Sem afastamento da Prefeitura
Por ora, não há nenhuma previsão de afastamento de suas atividades normais por causa da doença, mas essa possibilidade existe. Em janeiro, antes da descoberta do novo nódulo, Covas ficou afastado do cargo durante dez dias para submeter-se a outro tratamento para o câncer contra o qual luta há quase um ano e meio. Na ocasião ele passou por sessões de radioterapia e quem assumiu a prefeitura foi o controverso Ricardo Nunes (MDB), vice-prefeito muito atacado por adversários políticos e alvo de diversas reportagens da imprensa durante a campanha eleitoral por sua proximidade com entidades que gerem creches que mantém convênios com a prefeitura. Ligado à bancada religiosa e a políticas contra a diversidade de gênero, também consta contra Nunes um boletim de ocorrência por violência doméstica feito por sua mulher ―ele nega agressões e qualquer irregularidade. Caso o prefeito necessite afastar-se por mais de dez dias, a Lei Orgânica do Município diz que a Câmara deve ratificar a licença. Sempre que o prefeito está de licença, independentemente do período, quem assume o comando da cidade é o vice e, depois dele, o presidente da Câmara Municipal.
A notícia sobre o estado de saúde de Covas vem em um momento conturbado para sua administração, que é criticada por problemas na volta às aulas presenciais após praticamente um ano com as escolas fechadas.

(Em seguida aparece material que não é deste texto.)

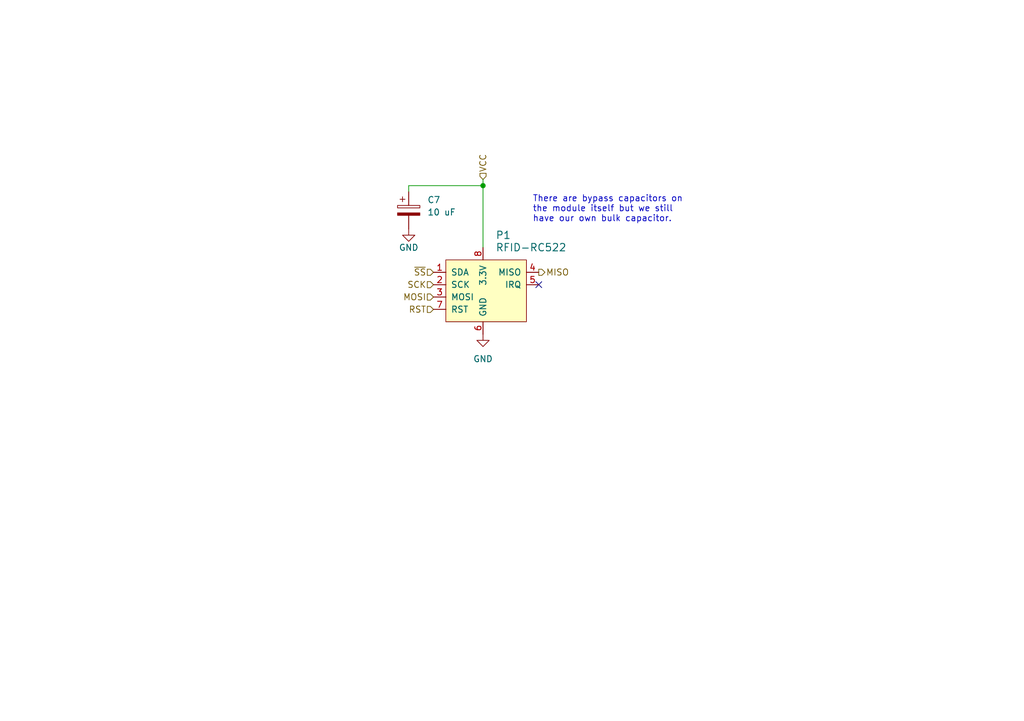
<source format=kicad_sch>
(kicad_sch (version 20230121) (generator eeschema)

  (uuid 0bafd2a7-736b-4622-afab-1c64d0e47694)

  (paper "A5")

  (title_block
    (title "Scanner")
    (date "2024-02-15")
    (rev "1")
    (company "shawnd.xyz")
    (comment 2 "enclosure for better scanning ability.")
    (comment 3 "Detaching it from the motherboard allows it to be placed closer to the surface of the")
    (comment 4 "The scanner is an RFID-RC522 module attached to the motherboard via a ribbon cable.")
  )

  

  (junction (at 99.06 38.1) (diameter 0) (color 0 0 0 0)
    (uuid f0362c60-7cd3-4f27-a701-26300ce4ba96)
  )

  (no_connect (at 110.49 58.42) (uuid 76139356-5ae7-4927-b22e-eca256091389))

  (wire (pts (xy 99.06 36.83) (xy 99.06 38.1))
    (stroke (width 0) (type default))
    (uuid 36a18507-3544-44b5-bd3f-b43f79fa7aca)
  )
  (wire (pts (xy 99.06 38.1) (xy 99.06 50.8))
    (stroke (width 0) (type default))
    (uuid 650369de-1b79-4c40-995c-3d059bda014a)
  )
  (wire (pts (xy 83.82 38.1) (xy 83.82 39.37))
    (stroke (width 0) (type default))
    (uuid b528d7dc-d6f0-45cb-aa9d-24727369b639)
  )
  (wire (pts (xy 83.82 38.1) (xy 99.06 38.1))
    (stroke (width 0) (type default))
    (uuid f43f93af-0055-42bb-b6c5-b7ee362fbf98)
  )

  (text "There are bypass capacitors on\nthe module itself but we still\nhave our own bulk capacitor."
    (at 109.22 45.72 0)
    (effects (font (size 1.27 1.27)) (justify left bottom))
    (uuid 69518dec-e916-47ee-9cbe-10f11d224cba)
  )

  (hierarchical_label "VCC" (shape input) (at 99.06 36.83 90) (fields_autoplaced)
    (effects (font (size 1.27 1.27)) (justify left))
    (uuid 8b1237e4-decb-4c2d-840f-254e1644d821)
  )
  (hierarchical_label "MOSI" (shape input) (at 88.9 60.96 180) (fields_autoplaced)
    (effects (font (size 1.27 1.27)) (justify right))
    (uuid 8b6ee0f3-fdcc-449c-addc-1329909f999c)
  )
  (hierarchical_label "~{SS}" (shape input) (at 88.9 55.88 180) (fields_autoplaced)
    (effects (font (size 1.27 1.27)) (justify right))
    (uuid 9d95c2d9-242b-42b1-8482-4d991ec7877a)
  )
  (hierarchical_label "SCK" (shape input) (at 88.9 58.42 180) (fields_autoplaced)
    (effects (font (size 1.27 1.27)) (justify right))
    (uuid bcc0a17e-688c-4402-89c1-2c58f6f1cea5)
  )
  (hierarchical_label "RST" (shape input) (at 88.9 63.5 180) (fields_autoplaced)
    (effects (font (size 1.27 1.27)) (justify right))
    (uuid c451f098-48ab-4b0a-b58f-cb5b336e45b9)
  )
  (hierarchical_label "MISO" (shape output) (at 110.49 55.88 0) (fields_autoplaced)
    (effects (font (size 1.27 1.27)) (justify left))
    (uuid e93e5063-9593-44ef-8eb5-da6b4917a60b)
  )

  (symbol (lib_id "RC522:RFID-RC522-MODULE") (at 107.95 80.01 0) (unit 1)
    (in_bom yes) (on_board yes) (dnp no) (fields_autoplaced)
    (uuid 0df79141-7dbb-4874-b0f4-b86124cb04f8)
    (property "Reference" "P1" (at 101.6 48.26 0)
      (effects (font (size 1.524 1.524)) (justify left))
    )
    (property "Value" "RFID-RC522" (at 101.6 50.8 0)
      (effects (font (size 1.524 1.524)) (justify left))
    )
    (property "Footprint" "" (at 125.095 70.485 90)
      (effects (font (size 1.524 1.524)))
    )
    (property "Datasheet" "" (at 125.095 70.485 90)
      (effects (font (size 1.524 1.524)))
    )
    (pin "8" (uuid 3621c9b5-76b5-4a27-b9b3-4e8aa42ae7d2))
    (pin "1" (uuid 83287680-3da2-46ec-9553-e2e730bedac5))
    (pin "3" (uuid d8684470-f90a-4a9a-bd47-cbfc768cebf2))
    (pin "5" (uuid 4cbda36c-a19a-496a-80f4-fca3055945a9))
    (pin "4" (uuid 8b88419e-c29a-4efd-856a-60ef8d133368))
    (pin "7" (uuid 5b6df364-824d-4bbe-92eb-5f5817e24bd4))
    (pin "6" (uuid 2bb8cc15-2070-4557-823b-757ff23e8afc))
    (pin "2" (uuid 3cd928a3-f3b4-45e2-b0b2-d1042b8b01a3))
    (instances
      (project "b1"
        (path "/d6142fa5-2354-4512-9919-37616259c364/64a24a3a-7315-4dfd-86dd-98547cdfac2f"
          (reference "P1") (unit 1)
        )
      )
    )
  )

  (symbol (lib_id "power:GND") (at 99.06 68.58 0) (unit 1)
    (in_bom yes) (on_board yes) (dnp no) (fields_autoplaced)
    (uuid 22e9434c-ab14-4c6d-b83c-5a702d11a9ab)
    (property "Reference" "#PWR018" (at 99.06 74.93 0)
      (effects (font (size 1.27 1.27)) hide)
    )
    (property "Value" "GND" (at 99.06 73.66 0)
      (effects (font (size 1.27 1.27)))
    )
    (property "Footprint" "" (at 99.06 68.58 0)
      (effects (font (size 1.27 1.27)) hide)
    )
    (property "Datasheet" "" (at 99.06 68.58 0)
      (effects (font (size 1.27 1.27)) hide)
    )
    (pin "1" (uuid 038093a0-5114-4213-9b82-e5406b7b918e))
    (instances
      (project "b1"
        (path "/d6142fa5-2354-4512-9919-37616259c364/64a24a3a-7315-4dfd-86dd-98547cdfac2f"
          (reference "#PWR018") (unit 1)
        )
      )
    )
  )

  (symbol (lib_id "Device:C_Polarized") (at 83.82 43.18 0) (unit 1)
    (in_bom yes) (on_board yes) (dnp no)
    (uuid 327a535a-305b-4709-8249-aa91d9870d2c)
    (property "Reference" "C7" (at 87.63 41.021 0)
      (effects (font (size 1.27 1.27)) (justify left))
    )
    (property "Value" "10 uF" (at 87.63 43.561 0)
      (effects (font (size 1.27 1.27)) (justify left))
    )
    (property "Footprint" "" (at 84.7852 46.99 0)
      (effects (font (size 1.27 1.27)) hide)
    )
    (property "Datasheet" "~" (at 83.82 43.18 0)
      (effects (font (size 1.27 1.27)) hide)
    )
    (pin "2" (uuid cca59e7c-cd5c-45d5-81b6-09ab6f69892a))
    (pin "1" (uuid 4ce48927-8c2b-487a-bef3-d86519eb7106))
    (instances
      (project "b1"
        (path "/d6142fa5-2354-4512-9919-37616259c364/64a24a3a-7315-4dfd-86dd-98547cdfac2f"
          (reference "C7") (unit 1)
        )
      )
    )
  )

  (symbol (lib_id "power:GND") (at 83.82 46.99 0) (unit 1)
    (in_bom yes) (on_board yes) (dnp no)
    (uuid 4db403d8-0f21-4f66-8be0-18b2efcd131c)
    (property "Reference" "#PWR017" (at 83.82 53.34 0)
      (effects (font (size 1.27 1.27)) hide)
    )
    (property "Value" "GND" (at 83.82 50.8 0)
      (effects (font (size 1.27 1.27)))
    )
    (property "Footprint" "" (at 83.82 46.99 0)
      (effects (font (size 1.27 1.27)) hide)
    )
    (property "Datasheet" "" (at 83.82 46.99 0)
      (effects (font (size 1.27 1.27)) hide)
    )
    (pin "1" (uuid a4c8aea6-02d6-4b37-af3e-f65eefc7e5c9))
    (instances
      (project "b1"
        (path "/d6142fa5-2354-4512-9919-37616259c364/64a24a3a-7315-4dfd-86dd-98547cdfac2f"
          (reference "#PWR017") (unit 1)
        )
      )
    )
  )
)

</source>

Em 530 escolas municipais os alunos não puderam voltar às aulas porque ficaram sem serviços de limpeza na semana anterior ao retorno dos alunos, iniciado no dia 15 deste mês. Outras 50 escolas ainda estão em obras, e nenhuma delas recebeu os tablets que a Prefeitura anunciou para o ano passado. A Prefeitura prometeu resolver a situação em até mais 15 dias.
A administração municipal também demorou para renovar o contrato com a empresa que fornece o vale-alimentação criado pela Prefeitura para substituir a merenda escolar e a recarga do benefício dos alunos, que seguirão em aulas remotas em revezamento com as presenciais, atrasou em fevereiro. Esses problemas pontuais somam-se à confirmação da circulação comunitária na cidade das novas cepas do coronavírus, que possuem potencial infeccioso maior.
Aliados do prefeito na Câmara dizem receber com pesar a notícia, mas não surpresa. “Recebi a novidade com muita tristeza e preocupação, mas não surpresa”, afirma um vereador do PSDB que pediu para não ser identificado na reportagem. “Infelizmente sempre soubemos que isso podia acontecer e aconteceu. Tenho certeza que ele vai sair dessa como saiu até agora, precisamos dele para liderar a cidade nesse momento tão difícil”, diz. “Gera um preocupação enorme com quatro anos inteiros de mandato pela frente, mas foi um risco político que assumimos, incluindo os eleitores, e estamos preparados para continuar fazendo nossa parte do trabalho independentemente disso”, diz outro vereador, do DEM, que também conversou informalmente com o EL PAÍS.
Na corrida eleitoral, em geral a doença do prefeito foi tratada com respeito e reserva por todos os adversários. Guilherme Boulos (PSOL) sugeriu em vários momentos durante os debates e suas propagandas no segundo turno que os eleitores deveriam prestar mais atenção em quem era o vice de seu adversário, em uma eventualidade de ele assumir a Prefeitura de São Paulo. Apesar disso, não fez alusão direta ao câncer de Covas.